- [WHAT IS BEING ASKED]: Set down each line of the data below exactly.

___ DATA EXTRACT ___

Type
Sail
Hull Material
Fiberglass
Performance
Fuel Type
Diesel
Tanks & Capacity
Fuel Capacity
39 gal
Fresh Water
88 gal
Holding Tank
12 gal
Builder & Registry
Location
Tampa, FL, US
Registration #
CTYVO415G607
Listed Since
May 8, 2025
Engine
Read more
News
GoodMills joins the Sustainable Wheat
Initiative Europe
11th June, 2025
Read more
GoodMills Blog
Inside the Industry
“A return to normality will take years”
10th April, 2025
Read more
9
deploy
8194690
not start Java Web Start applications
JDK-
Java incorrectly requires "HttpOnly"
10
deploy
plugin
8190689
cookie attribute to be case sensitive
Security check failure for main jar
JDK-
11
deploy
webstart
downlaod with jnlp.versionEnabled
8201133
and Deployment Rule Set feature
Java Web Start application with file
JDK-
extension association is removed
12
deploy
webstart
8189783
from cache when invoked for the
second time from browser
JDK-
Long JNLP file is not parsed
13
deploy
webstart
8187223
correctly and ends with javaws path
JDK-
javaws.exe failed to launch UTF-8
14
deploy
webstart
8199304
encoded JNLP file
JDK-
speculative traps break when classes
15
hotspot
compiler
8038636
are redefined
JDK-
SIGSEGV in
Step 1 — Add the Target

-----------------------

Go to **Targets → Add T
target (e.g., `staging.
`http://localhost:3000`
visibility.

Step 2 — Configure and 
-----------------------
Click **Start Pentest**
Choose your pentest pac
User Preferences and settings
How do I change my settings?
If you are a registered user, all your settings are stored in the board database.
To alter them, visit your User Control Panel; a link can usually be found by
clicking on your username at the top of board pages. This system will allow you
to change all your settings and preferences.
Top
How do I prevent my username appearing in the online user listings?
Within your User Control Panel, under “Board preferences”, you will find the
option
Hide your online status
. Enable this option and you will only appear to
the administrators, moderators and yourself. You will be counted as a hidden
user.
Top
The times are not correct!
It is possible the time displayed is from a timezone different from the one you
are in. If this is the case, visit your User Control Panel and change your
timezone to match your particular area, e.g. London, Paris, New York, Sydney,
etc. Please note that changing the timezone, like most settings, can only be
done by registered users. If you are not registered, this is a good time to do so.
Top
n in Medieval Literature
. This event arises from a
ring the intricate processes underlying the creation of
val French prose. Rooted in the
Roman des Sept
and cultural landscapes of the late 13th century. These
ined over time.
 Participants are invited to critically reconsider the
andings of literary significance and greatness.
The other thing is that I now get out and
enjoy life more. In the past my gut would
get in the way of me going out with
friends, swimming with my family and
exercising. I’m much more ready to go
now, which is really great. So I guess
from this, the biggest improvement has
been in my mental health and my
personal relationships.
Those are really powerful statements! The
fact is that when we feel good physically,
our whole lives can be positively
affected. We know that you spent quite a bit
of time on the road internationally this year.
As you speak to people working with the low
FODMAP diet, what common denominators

___

- [TASK RESPONSE]:
Type
Sail
Hull Material
Fiberglass
Performance
Fuel Type
Diesel
Tanks & Capacity
Fuel Capacity
39 gal
Fresh Water
88 gal
Holding Tank
12 gal
Builder & Registry
Location
Tampa, FL, US
Registration #
CTYVO415G607
Listed Since
May 8, 2025
Engine
Read more
News
GoodMills joins the Sustainable Wheat
Initiative Europe
11th June, 2025
Read more
GoodMills Blog
Inside the Industry
“A return to normality will take years”
10th April, 2025
Read more
9
deploy
8194690
not start Java Web Start applications
JDK-
Java incorrectly requires "HttpOnly"
10
deploy
plugin
8190689
cookie attribute to be case sensitive
Security check failure for main jar
JDK-
11
deploy
webstart
downlaod with jnlp.versionEnabled
8201133
and Deployment Rule Set feature
Java Web Start application with file
JDK-
extension association is removed
12
deploy
webstart
8189783
from cache when invoked for the
second time from browser
JDK-
Long JNLP file is not parsed
13
deploy
webstart
8187223
correctly and ends with javaws path
JDK-
javaws.exe failed to launch UTF-8
14
deploy
webstart
8199304
encoded JNLP file
JDK-
speculative traps break when classes
15
hotspot
compiler
8038636
are redefined
JDK-
SIGSEGV in
Step 1 — Add the Target

-----------------------

Go to **Targets → Add T
target (e.g., `staging.
`http://localhost:3000`
visibility.

Step 2 — Configure and 
-----------------------
Click **Start Pentest**
Choose your pentest pac
User Preferences and settings
How do I change my settings?
If you are a registered user, all your settings are stored in the board database.
To alter them, visit your User Control Panel; a link can usually be found by
clicking on your username at the top of board pages. This system will allow you
to change all your settings and preferences.
Top
How do I prevent my username appearing in the online user listings?
Within your User Control Panel, under “Board preferences”, you will find the
option
Hide your online status
. Enable this option and you will only appear to
the administrators, moderators and yourself. You will be counted as a hidden
user.
Top
The times are not correct!
It is possible the time displayed is from a timezone different from the one you
are in. If this is the case, visit your User Control Panel and change your
timezone to match your particular area, e.g. London, Paris, New York, Sydney,
etc. Please note that changing the timezone, like most settings, can only be
done by registered users. If you are not registered, this is a good time to do so.
Top
n in Medieval Literature
. This event arises from a
ring the intricate processes underlying the creation of
val French prose. Rooted in the
Roman des Sept
and cultural landscapes of the late 13th century. These
ined over time.
 Participants are invited to critically reconsider the
andings of literary significance and greatness.
The other thing is that I now get out and
enjoy life more. In the past my gut would
get in the way of me going out with
friends, swimming with my family and
exercising. I’m much more ready to go
now, which is really great. So I guess
from this, the biggest improvement has
been in my mental health and my
personal relationships.
Those are really powerful statements! The
fact is that when we feel good physically,
our whole lives can be positively
affected. We know that you spent quite a bit
of time on the road internationally this year.
As you speak to people working with the low
FODMAP diet, what common denominators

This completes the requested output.